Exercise aim: Every line of the data must be retyped exactly as it stands.

Provided records:
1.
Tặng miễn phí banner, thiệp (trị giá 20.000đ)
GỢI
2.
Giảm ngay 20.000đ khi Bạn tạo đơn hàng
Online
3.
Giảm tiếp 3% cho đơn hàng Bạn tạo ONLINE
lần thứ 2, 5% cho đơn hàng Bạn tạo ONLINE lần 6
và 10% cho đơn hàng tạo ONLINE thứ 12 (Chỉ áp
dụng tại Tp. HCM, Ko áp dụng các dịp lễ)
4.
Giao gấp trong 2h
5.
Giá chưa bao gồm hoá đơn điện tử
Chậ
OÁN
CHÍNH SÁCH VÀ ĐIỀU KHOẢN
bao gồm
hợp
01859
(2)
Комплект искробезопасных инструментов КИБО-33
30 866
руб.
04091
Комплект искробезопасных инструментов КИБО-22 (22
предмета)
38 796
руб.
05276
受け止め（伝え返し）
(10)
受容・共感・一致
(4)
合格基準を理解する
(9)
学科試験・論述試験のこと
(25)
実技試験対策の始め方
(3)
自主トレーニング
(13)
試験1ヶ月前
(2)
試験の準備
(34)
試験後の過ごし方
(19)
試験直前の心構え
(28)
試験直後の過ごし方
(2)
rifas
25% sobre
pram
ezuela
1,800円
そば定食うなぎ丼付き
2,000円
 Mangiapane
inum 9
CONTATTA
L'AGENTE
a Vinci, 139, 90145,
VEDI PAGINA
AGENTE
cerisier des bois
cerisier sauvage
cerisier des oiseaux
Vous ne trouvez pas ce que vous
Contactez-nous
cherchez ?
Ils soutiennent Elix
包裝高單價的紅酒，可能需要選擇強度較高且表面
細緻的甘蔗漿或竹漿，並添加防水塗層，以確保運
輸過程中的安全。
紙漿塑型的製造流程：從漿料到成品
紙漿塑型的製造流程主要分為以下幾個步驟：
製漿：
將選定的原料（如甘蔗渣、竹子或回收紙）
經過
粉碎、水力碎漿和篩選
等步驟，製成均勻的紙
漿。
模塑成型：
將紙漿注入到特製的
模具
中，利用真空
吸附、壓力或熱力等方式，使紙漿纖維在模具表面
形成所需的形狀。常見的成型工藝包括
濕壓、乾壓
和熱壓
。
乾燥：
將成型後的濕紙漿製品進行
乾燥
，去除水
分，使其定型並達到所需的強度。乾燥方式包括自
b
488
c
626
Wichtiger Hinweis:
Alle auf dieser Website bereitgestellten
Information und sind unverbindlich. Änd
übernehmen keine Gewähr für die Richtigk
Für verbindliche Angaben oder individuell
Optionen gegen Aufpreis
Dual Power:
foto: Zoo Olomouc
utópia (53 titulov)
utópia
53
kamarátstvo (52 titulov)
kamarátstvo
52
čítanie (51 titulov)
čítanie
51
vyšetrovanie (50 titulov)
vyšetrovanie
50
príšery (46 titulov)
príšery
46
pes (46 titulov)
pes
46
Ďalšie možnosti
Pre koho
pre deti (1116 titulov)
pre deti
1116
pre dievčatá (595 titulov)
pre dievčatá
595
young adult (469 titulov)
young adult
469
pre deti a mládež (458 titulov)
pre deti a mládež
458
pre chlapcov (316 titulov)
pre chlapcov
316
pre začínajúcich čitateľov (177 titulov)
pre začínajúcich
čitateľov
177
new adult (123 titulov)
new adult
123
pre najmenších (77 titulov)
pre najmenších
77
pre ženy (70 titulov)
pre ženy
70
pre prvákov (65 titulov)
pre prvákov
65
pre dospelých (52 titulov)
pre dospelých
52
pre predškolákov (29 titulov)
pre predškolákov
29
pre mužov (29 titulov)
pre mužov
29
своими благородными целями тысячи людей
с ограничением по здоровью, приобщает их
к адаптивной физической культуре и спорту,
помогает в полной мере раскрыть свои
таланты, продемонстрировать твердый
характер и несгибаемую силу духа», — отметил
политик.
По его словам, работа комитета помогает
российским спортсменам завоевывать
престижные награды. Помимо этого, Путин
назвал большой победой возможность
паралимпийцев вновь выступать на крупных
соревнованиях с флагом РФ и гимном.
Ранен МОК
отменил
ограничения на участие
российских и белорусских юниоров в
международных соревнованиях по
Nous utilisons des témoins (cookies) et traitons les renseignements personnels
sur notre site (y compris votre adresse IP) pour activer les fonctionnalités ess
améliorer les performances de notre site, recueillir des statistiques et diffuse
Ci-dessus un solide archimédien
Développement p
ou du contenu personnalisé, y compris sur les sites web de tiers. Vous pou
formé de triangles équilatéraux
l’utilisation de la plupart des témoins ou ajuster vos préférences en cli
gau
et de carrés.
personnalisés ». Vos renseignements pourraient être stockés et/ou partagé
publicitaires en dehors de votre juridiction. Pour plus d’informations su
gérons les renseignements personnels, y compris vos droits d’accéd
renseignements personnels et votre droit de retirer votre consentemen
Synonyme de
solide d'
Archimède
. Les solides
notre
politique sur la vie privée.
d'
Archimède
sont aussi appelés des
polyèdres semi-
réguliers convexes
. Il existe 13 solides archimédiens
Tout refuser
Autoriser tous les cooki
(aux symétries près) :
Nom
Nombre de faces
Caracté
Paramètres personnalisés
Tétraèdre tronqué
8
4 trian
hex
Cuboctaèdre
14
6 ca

Solution:
1.
Tặng miễn phí banner, thiệp (trị giá 20.000đ)
GỢI
2.
Giảm ngay 20.000đ khi Bạn tạo đơn hàng
Online
3.
Giảm tiếp 3% cho đơn hàng Bạn tạo ONLINE
lần thứ 2, 5% cho đơn hàng Bạn tạo ONLINE lần 6
và 10% cho đơn hàng tạo ONLINE thứ 12 (Chỉ áp
dụng tại Tp. HCM, Ko áp dụng các dịp lễ)
4.
Giao gấp trong 2h
5.
Giá chưa bao gồm hoá đơn điện tử
Chậ
OÁN
CHÍNH SÁCH VÀ ĐIỀU KHOẢN
bao gồm
hợp
01859
(2)
Комплект искробезопасных инструментов КИБО-33
30 866
руб.
04091
Комплект искробезопасных инструментов КИБО-22 (22
предмета)
38 796
руб.
05276
受け止め（伝え返し）
(10)
受容・共感・一致
(4)
合格基準を理解する
(9)
学科試験・論述試験のこと
(25)
実技試験対策の始め方
(3)
自主トレーニング
(13)
試験1ヶ月前
(2)
試験の準備
(34)
試験後の過ごし方
(19)
試験直前の心構え
(28)
試験直後の過ごし方
(2)
rifas
25% sobre
pram
ezuela
1,800円
そば定食うなぎ丼付き
2,000円
 Mangiapane
inum 9
CONTATTA
L'AGENTE
a Vinci, 139, 90145,
VEDI PAGINA
AGENTE
cerisier des bois
cerisier sauvage
cerisier des oiseaux
Vous ne trouvez pas ce que vous
Contactez-nous
cherchez ?
Ils soutiennent Elix
包裝高單價的紅酒，可能需要選擇強度較高且表面
細緻的甘蔗漿或竹漿，並添加防水塗層，以確保運
輸過程中的安全。
紙漿塑型的製造流程：從漿料到成品
紙漿塑型的製造流程主要分為以下幾個步驟：
製漿：
將選定的原料（如甘蔗渣、竹子或回收紙）
經過
粉碎、水力碎漿和篩選
等步驟，製成均勻的紙
漿。
模塑成型：
將紙漿注入到特製的
模具
中，利用真空
吸附、壓力或熱力等方式，使紙漿纖維在模具表面
形成所需的形狀。常見的成型工藝包括
濕壓、乾壓
和熱壓
。
乾燥：
將成型後的濕紙漿製品進行
乾燥
，去除水
分，使其定型並達到所需的強度。乾燥方式包括自
b
488
c
626
Wichtiger Hinweis:
Alle auf dieser Website bereitgestellten
Information und sind unverbindlich. Änd
übernehmen keine Gewähr für die Richtigk
Für verbindliche Angaben oder individuell
Optionen gegen Aufpreis
Dual Power:
foto: Zoo Olomouc
utópia (53 titulov)
utópia
53
kamarátstvo (52 titulov)
kamarátstvo
52
čítanie (51 titulov)
čítanie
51
vyšetrovanie (50 titulov)
vyšetrovanie
50
príšery (46 titulov)
príšery
46
pes (46 titulov)
pes
46
Ďalšie možnosti
Pre koho
pre deti (1116 titulov)
pre deti
1116
pre dievčatá (595 titulov)
pre dievčatá
595
young adult (469 titulov)
young adult
469
pre deti a mládež (458 titulov)
pre deti a mládež
458
pre chlapcov (316 titulov)
pre chlapcov
316
pre začínajúcich čitateľov (177 titulov)
pre začínajúcich
čitateľov
177
new adult (123 titulov)
new adult
123
pre najmenších (77 titulov)
pre najmenších
77
pre ženy (70 titulov)
pre ženy
70
pre prvákov (65 titulov)
pre prvákov
65
pre dospelých (52 titulov)
pre dospelých
52
pre predškolákov (29 titulov)
pre predškolákov
29
pre mužov (29 titulov)
pre mužov
29
своими благородными целями тысячи людей
с ограничением по здоровью, приобщает их
к адаптивной физической культуре и спорту,
помогает в полной мере раскрыть свои
таланты, продемонстрировать твердый
характер и несгибаемую силу духа», — отметил
политик.
По его словам, работа комитета помогает
российским спортсменам завоевывать
престижные награды. Помимо этого, Путин
назвал большой победой возможность
паралимпийцев вновь выступать на крупных
соревнованиях с флагом РФ и гимном.
Ранен МОК
отменил
ограничения на участие
российских и белорусских юниоров в
международных соревнованиях по
Nous utilisons des témoins (cookies) et traitons les renseignements personnels
sur notre site (y compris votre adresse IP) pour activer les fonctionnalités ess
améliorer les performances de notre site, recueillir des statistiques et diffuse
Ci-dessus un solide archimédien
Développement p
ou du contenu personnalisé, y compris sur les sites web de tiers. Vous pou
formé de triangles équilatéraux
l’utilisation de la plupart des témoins ou ajuster vos préférences en cli
gau
et de carrés.
personnalisés ». Vos renseignements pourraient être stockés et/ou partagé
publicitaires en dehors de votre juridiction. Pour plus d’informations su
gérons les renseignements personnels, y compris vos droits d’accéd
renseignements personnels et votre droit de retirer votre consentemen
Synonyme de
solide d'
Archimède
. Les solides
notre
politique sur la vie privée.
d'
Archimède
sont aussi appelés des
polyèdres semi-
réguliers convexes
. Il existe 13 solides archimédiens
Tout refuser
Autoriser tous les cooki
(aux symétries près) :
Nom
Nombre de faces
Caracté
Paramètres personnalisés
Tétraèdre tronqué
8
4 trian
hex
Cuboctaèdre
14
6 ca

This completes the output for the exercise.